Assessing association of common variation in the C1Q gene cluster with systemic lupus erythematosus.
Rafiq, S;
Frayling, TM;
Vyse, TJ;
Cunninghame Graham, DS;
Eggleton, P;
(2010)
Assessing association of common variation in the C1Q gene cluster with systemic lupus erythematosus.
Clinical and experimental immunology, 161 (2).
pp. 284-289.
ISSN 0009-9104
DOI: https://doi.org/10.1111/j.1365-2249.2010.04185.x
Permanent Identifier
Use this Digital Object Identifier when citing or linking to this resource.

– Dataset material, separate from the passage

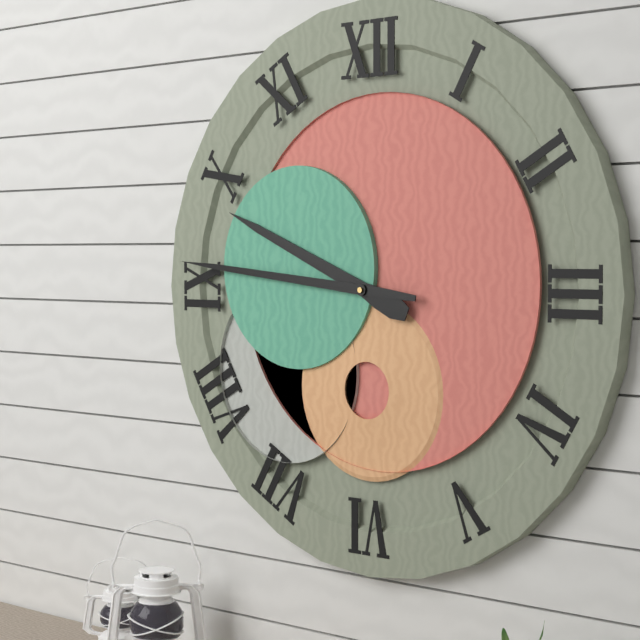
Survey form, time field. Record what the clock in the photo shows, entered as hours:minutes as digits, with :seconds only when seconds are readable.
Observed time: 9:46
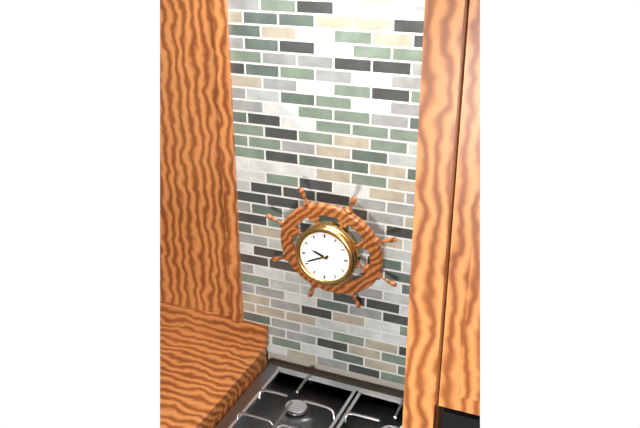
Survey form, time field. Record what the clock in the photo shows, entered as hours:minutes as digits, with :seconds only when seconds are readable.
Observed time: 9:41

Recent studies have tested genetic variation at the C1QA, C1QB and C1QC (complement component 1, q subcomponent, A chain, complement component 1, q subcomponent, B chain and complement component 1, q subcomponent, c chain) loci in relation to systemic lupus erythematosus (SLE) risk. Evidence for a significant effect of C1Q locus gene polymorphisms on SLE predisposition remains unclear. We aimed to identify associations between common C1Q polymorphisms and SLE risk and serum C1q, C3 and C4 levels. We performed family-based association tests in 295 nuclear families with one affected proband. Tag-single nucleotide polymorphisms (SNPs) ranging from 35.4 kb upstream of the C1QA gene to 28 kb downstream of the C1QB gene were selected to represent the entire C1Q gene locus. We performed transmission disequilibrium tests for affectation status and continuous traits, including C1q, C3 and C4 levels using family-based association tests (FBAT). There was no evidence for a significant role of C1Q locus gene polymorphisms in SLE risk predisposition. The strongest association was observed with a variant in the 3'UTR region of the C1QB gene (rs294223, P = 0.06). We found nominally significant associations with a second variant (rs7549888) in the 3'UTR region of the C1QB gene and C1q (P = 0.01), C3 (P = 0.004) and C4 levels (P = 0.01). In a large family-based association study of C1Q gene cluster polymorphisms no evidence for a genetic role of C1Q locus SNP in SLE risk predisposition was obtained in patients of European ancestry. This is in contrast to other cohorts, in which single variants associated with C1Q, C3 and C4 levels and nephritis have been studied and shown associations.